Las prácticas comunitarias representan un pilar esencial, ya que permiten trasladar los conocimientos teóricos al entorno real, fomentando la empatía, la observación y la intervención directa en el bienestar de las personas.
Durante este periodo, las y los estudiantes de quinto semestre se integraron a la comunidad de Toxi, San Juan, con el propósito de conocer los determinantes sociales que influyen en la salud de sus habitantes. A través de la aplicación de cuestionarios, el diálogo cercano y la escucha activa, los estudiantes lograron acercarse a la realidad de cada persona, convirtiéndose en un apoyo y un canal de comprensión para muchos miembros de la comunidad. Esta experiencia permitió obtener información valiosa sobre factores sociales, económicos y de salud. Posteriormente, toda la información recolectada fue registrada y analizada para elaborar un diagnóstico comunitario de enfermería, una herramienta orientada a la identificación de necesidades y la propuesta de estrategias de mejora en la atención y promoción de la salud.
Más allá de la práctica académica, esta vivencia fortaleció los lazos de compañerismo, el sentido de compromiso social y la vocación de servicio, recordándonos que la enfermería no solo se trata de curar, sino también de acompañar, comprender y cuidar con humanidad.
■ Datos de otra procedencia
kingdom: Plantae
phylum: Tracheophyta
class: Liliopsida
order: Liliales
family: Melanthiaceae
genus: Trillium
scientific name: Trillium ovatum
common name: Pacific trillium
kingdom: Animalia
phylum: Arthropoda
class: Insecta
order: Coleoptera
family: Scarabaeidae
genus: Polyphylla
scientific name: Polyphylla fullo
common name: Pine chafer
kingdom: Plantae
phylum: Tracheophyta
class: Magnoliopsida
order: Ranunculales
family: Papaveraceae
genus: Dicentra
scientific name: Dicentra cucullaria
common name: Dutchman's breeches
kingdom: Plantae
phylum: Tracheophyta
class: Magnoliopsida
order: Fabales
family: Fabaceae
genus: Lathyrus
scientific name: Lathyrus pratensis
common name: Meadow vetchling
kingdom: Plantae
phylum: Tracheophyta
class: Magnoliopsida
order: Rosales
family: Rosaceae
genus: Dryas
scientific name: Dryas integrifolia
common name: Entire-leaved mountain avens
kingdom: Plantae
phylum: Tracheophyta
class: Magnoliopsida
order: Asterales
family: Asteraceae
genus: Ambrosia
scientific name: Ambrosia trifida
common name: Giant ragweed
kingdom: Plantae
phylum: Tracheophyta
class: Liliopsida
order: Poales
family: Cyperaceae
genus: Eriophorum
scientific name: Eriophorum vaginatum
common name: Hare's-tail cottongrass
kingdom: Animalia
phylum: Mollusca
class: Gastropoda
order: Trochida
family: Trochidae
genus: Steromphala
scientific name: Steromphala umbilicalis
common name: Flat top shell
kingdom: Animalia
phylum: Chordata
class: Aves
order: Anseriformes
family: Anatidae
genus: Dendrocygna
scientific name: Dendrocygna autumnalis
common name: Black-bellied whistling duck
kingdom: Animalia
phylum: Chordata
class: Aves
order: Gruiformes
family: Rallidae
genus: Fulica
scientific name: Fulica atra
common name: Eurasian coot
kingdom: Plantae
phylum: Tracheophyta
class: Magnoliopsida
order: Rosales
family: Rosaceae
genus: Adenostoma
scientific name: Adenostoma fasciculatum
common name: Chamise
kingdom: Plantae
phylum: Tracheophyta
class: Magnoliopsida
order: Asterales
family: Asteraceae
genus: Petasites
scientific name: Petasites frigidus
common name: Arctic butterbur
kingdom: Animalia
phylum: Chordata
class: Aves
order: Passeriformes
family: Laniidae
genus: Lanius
María Arriaga Mondragón, Alumna de 5to semestre

Las estudiantes de enfermería María Arriaga e Itzamany Olivares participaron en una jornada de voluntariado junto a la fundación “Iluminando con Amor”, en el Instituto Nacional de Cardiología Ignacio Chávez. Durante esta actividad, tuvieron la oportunidad de convivir con los niños hospitalizados en el área de cardiología pediátrica. En esta ocasión, las estudiantes dejaron por un momento su rol clínico dentro del hospital para convertirse en visitantes con una misión muy especial: llevar alegría, compañía y momentos de juego a los pequeños pacientes que pasan largas jornadas de hospitalización lejos de sus hogares.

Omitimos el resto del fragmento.